Macron was due to attend a ceremony marking the Western allies’ World War Two victory in Europe on Monday. The ceremony in Paris marks the 72nd anniversary of the victory over Nazi Germany in 1945.
Macron’s team successfully skirted several attempts to derail his campaign – by hacking its communications and distributing purportedly leaked documents – that were reminiscent of the hacking of Democratic Party communications during Hillary Clinton’s U.S. election campaign.
Allegations by Macron’s camp that a massive computer hack had compromised emails added last-minute drama on Friday night, just as official campaigning was ending.
While Macron sees France’s way forward in boosting the competitiveness of an open economy, Le Pen wanted to shield French workers by closing borders, quitting the EU’s common currency, the euro, radically loosening the bloc and scrapping trade deals.
Macron will become the eighth – and youngest – president of France’s Fifth Republic when he moves into the Elysee Palace after his inauguration next weekend.
Opinion surveys taken before the second round suggested that his fledgling movement, despite being barely a year old, had a fighting chance of securing the majority he needed.
He plans to blend a big reduction in public spending and a relaxation of labor laws with greater investment in training and a gradual reform of the unwieldy pension system.
A European integrationist and pro-NATO, he is orthodox in foreign and defense policy and shows no sign of wishing to change France’s traditional alliances or reshape its military and peacekeeping roles in the Middle East and Africa.
NEW GENERATION
His election also represents a long-awaited generational change in French politics that have been dominated by the same faces for years.
He will be the youngest leader in the current Group of Seven (G7) major nations and has elicited comparisons with youthful leaders past and present, from Canadian Prime Minister Justin Trudeau to British ex-premier Tony Blair and even the late U.S. president John F. Kennedy.
But any idea of a brave new political dawn will be tempered by an abstention rate on Sunday of around 25 percent, the highest this century, and by a record share of blank or spoiled ballots – submitted by more than 11 percent of those who did vote.
Many of those will have been supporters of the far-left maverick Jean-Luc Melenchon, whose high-spending, anti-EU, anti-globalisation platform had many similarities with Le Pen’s.
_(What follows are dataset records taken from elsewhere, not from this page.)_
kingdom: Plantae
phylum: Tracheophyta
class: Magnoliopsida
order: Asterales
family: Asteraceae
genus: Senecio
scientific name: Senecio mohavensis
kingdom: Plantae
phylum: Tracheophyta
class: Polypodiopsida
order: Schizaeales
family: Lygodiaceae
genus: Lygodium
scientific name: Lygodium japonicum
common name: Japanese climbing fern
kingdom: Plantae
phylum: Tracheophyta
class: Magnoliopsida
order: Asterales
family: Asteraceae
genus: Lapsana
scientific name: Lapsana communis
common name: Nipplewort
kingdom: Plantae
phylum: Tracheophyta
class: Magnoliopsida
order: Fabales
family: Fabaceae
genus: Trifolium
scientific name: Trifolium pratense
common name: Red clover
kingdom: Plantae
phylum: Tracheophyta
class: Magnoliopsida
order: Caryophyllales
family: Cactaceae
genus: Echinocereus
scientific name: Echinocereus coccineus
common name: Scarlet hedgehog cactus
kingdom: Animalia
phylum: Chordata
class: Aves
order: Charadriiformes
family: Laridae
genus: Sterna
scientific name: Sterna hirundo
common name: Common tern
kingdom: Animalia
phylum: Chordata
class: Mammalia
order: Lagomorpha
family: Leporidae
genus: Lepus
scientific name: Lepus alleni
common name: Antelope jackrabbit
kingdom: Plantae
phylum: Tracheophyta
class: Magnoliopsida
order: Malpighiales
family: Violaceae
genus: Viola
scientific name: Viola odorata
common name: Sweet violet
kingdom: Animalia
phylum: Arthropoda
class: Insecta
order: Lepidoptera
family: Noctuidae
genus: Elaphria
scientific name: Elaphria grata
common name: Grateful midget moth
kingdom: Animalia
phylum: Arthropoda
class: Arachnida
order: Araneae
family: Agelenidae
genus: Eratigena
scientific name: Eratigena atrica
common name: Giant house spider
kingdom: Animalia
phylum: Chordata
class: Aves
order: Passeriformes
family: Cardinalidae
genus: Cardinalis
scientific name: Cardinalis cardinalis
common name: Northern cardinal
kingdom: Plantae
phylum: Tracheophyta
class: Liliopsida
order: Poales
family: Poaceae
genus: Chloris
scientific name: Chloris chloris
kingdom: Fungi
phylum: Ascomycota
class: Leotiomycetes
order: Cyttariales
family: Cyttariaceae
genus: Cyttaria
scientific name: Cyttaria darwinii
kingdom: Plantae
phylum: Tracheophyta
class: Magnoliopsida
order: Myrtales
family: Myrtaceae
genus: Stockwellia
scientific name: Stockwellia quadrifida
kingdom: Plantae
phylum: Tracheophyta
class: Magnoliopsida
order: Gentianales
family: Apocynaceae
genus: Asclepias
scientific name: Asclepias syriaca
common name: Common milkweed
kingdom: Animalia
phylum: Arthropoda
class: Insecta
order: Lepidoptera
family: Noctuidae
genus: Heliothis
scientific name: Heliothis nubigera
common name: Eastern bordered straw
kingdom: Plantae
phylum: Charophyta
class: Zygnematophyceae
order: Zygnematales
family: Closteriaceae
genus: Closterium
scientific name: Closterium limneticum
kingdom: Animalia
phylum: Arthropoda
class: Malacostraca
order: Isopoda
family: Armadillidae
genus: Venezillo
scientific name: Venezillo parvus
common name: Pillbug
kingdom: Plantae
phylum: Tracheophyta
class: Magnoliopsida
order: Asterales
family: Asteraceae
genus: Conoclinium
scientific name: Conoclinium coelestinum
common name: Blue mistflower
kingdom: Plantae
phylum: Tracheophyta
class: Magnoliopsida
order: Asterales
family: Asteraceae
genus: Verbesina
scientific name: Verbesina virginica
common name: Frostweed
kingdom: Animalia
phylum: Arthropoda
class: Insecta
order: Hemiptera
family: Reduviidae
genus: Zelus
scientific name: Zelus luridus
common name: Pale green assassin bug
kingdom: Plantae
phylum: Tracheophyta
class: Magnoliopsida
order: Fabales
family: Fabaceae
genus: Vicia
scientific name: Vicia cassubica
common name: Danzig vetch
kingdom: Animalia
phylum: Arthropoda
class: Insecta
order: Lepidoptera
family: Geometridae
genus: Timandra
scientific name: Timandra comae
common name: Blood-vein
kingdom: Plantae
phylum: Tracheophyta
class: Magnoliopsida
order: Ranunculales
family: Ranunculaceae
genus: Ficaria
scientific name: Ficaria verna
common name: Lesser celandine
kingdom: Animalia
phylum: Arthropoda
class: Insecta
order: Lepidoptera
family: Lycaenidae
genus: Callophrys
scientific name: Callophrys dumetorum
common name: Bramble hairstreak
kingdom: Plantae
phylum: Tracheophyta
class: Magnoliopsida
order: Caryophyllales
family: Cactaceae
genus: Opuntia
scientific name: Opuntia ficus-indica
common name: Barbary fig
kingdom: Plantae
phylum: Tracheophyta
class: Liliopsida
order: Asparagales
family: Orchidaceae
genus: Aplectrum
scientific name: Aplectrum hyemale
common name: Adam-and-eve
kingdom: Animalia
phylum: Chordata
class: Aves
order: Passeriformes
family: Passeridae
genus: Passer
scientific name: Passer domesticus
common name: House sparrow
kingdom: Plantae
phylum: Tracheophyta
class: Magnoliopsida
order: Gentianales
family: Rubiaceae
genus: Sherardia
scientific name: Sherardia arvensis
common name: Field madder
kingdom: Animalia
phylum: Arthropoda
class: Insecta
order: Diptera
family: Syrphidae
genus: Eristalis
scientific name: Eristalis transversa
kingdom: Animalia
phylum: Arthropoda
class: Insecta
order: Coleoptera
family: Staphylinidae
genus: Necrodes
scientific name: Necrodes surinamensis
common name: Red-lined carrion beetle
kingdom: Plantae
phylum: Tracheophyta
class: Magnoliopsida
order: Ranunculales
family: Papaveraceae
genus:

Melenchon took 19 percent in coming fourth in the first round of the election, and pointedly refused to endorse Macron for the runoff.
France’s biggest labor union, the CFDT, welcomed Macron’s victory but said the National Front’s score was still worryingly high.
“Now, all the anxieties expressed at the ballot by a part of the electorate must be heard,” it said in a statement. “The feeling of being disenfranchised, of injustice, and even abandonment is present among a large number of our citizens.”
The more radical leftist CGT union called for a demonstration on Monday against “liberal” economic policies.
Like Macron, Le Pen will now have to work to try to convert her presidential result into parliamentary seats, in a two-round system that has in the past encouraged voters to cast ballots tactically to keep her out.
She has worked for years to soften the xenophobic associations that clung to the National Front under her father, going so far as to expel him from the party he founded.
On Sunday night, her deputy Florian Philippot distanced the movement even further from him by saying the new, reconstituted party would not be called “National Front”.